This is an idea that just occurred to me. We have a large community of people who think about scientific problems recreationally, many of whom are in no position to go around investigating them. Hopefully, however, some other community members are in a position to go around investigating them, or know people who are. The idea here is to allow people to propose relatively specific ideas for experiments, which can be upvoted if people think they are wise, and can be commented on and refined by others. Grouping them together in an easily identifiable, organized way in which people can provide approval and suggestions seems like it may actually help advance human knowledge, and with its high sanity waterline and (kind of) diverse group of readers, this community seems like an excellent place to implement this idea.
These should be relatively practical, with an eye towards providing some aspiring grad student or professor with enough of an idea that they could go implement it. You should explain the general field (physics, AI, evolutionary psychology, economics, psychology, etc.) as well as the question the experiment is designed to investigate, in as much detail as you are reasonably capable of.
If this is a popular idea, a new thread can be started every time one of these reaches 500 comments, or quarterly, depending on its popularity. I expect this to provide help for people refining their understanding of various sciences, and if it ever gets turned into even a few good experiments, it will prove immensely worthwhile.
I think it's best to make these distinct from the general discussion thread because they have a very narrow purpose. I'll post an idea or two of my own to get things started. I'd also encourage people to post not only experiment ideas, but criticism and suggestions regarding this thread concept. I'd also suggest that people upvote or downvote this post if they think this is a good or bad idea, to better establish whether future implementations will be worthwhile.
Field: Software Engineering. Issue: what are the determinants of efficiency in getting stuff done that entails writing software.
At the Paris LW meetup, I described to Alexandros the particular subtopic about which I noticed confusion (including my own) - people call it the "10x thesis". According to this, in a typical workgroup of software professionals (people paid to write code), there will be a ten to one ratio between productivities of the best and worst. According to a stronger version, these disparities are unrelated to experience.
The research in this area typically has the following setup: you get a group of N people in one room, and give them the same task to perform. Usually there is some experimental condition that you want to measure the effect of (for instance "using design patterns" vs "not using design patterns"), so you split them into subgroups accordingly.
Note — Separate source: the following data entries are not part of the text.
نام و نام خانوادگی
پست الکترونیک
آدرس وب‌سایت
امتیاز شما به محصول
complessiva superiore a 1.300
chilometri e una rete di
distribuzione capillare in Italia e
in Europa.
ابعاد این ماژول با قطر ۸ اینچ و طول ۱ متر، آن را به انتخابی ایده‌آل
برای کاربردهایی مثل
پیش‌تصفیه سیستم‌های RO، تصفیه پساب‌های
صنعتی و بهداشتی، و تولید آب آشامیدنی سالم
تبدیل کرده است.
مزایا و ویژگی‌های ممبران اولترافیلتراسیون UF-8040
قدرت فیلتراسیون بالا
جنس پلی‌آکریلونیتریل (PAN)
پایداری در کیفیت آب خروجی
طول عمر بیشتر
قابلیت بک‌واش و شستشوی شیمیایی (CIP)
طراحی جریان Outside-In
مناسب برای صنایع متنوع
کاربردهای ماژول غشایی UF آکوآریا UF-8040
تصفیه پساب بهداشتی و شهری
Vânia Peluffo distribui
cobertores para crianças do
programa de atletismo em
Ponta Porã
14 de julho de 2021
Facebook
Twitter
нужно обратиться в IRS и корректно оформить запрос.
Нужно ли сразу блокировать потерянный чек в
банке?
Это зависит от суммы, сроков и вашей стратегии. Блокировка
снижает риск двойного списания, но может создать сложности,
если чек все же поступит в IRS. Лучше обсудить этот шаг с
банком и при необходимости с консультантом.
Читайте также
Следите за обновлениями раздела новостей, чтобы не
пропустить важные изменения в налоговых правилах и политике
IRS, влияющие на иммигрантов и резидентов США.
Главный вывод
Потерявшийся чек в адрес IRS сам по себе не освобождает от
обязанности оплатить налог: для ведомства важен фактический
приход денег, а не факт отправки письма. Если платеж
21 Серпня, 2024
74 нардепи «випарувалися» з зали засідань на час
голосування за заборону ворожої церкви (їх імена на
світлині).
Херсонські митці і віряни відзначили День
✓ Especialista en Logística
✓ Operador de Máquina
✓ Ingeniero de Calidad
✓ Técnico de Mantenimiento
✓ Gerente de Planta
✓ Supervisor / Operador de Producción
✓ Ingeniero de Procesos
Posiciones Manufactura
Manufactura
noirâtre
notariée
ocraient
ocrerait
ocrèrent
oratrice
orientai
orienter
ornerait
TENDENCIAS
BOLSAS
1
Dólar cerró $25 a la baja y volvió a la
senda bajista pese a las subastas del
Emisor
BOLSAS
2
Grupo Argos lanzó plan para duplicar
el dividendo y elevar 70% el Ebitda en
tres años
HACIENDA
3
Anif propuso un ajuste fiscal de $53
You then measure how long each takes to finish the task.
The "10x" result comes from interpreting the same kind of experimental data, but instead of looking at the effect of the experimental condition, you look at the variance itself. (Historically, this got noticed because it vexed researchers that the variance was almost always swamping out the effects of the experimental conditions.)
The issue that perplexes me is that taking a best-to-worst ratio in each group, in such cases, will give a measurement of variance that is composed of two things: first, how variable the time required to complete a task is intrinsically, and second, how different people in the relevant population (which is itself hard to define) differ in their effectiveness at completing tasks.
When I discussed this with Alexandros I brought up the "ideal experiment" I would want to use to measure the first component: take one person, give them a task, measure how long they take. Repeat N times.
However this experiment isn't valid, because remembering how you solved the task the first time around saves a huge amount of time in successive attempts.
So my "ideal" experiment has to be amended: the same, but you wipe the programmer's short-term memory each time, resetting them to the state they were in before the task. Now this is only an impossible experiment.
What surprised me was Alexandros' next remark: "You can measure the same thing by giving the same task to N programmers, instead".
This seems clearly wrong to me. There are two different probability distributions involved: one is within-subject, the other inter-subject. They do not necessarily have the same shape. What you measure when giving one task to N programmers is a joint probability distribution, the shape of which could be consistent with infinitely many hypotheses about the shape of the underlying distributions.
Thus, my question - what would be a good experimental setup and statistical tools to infer within-subject variation, which cannot be measured, from what we can measure?
Bonus question: am I totally confused about the matter?
If being a good or bad programmer is an intrinsic quality that is independent of the task, then you could just give the same subject different tasks to solve. So you take N programmers, and give team all K tasks to solve. Then you can determine the mean difficulty of each task as well as the mean quality of each programmer. Given that you should be able to infer the variance.
There are some details to be worked out, for example, is task difficulty multiplicative or additive? I.e. if task A is 5 times as hard as task B, will the standard deviation also be 5 times as large? But that can be solved with enough data and proper prior probabilities of different models.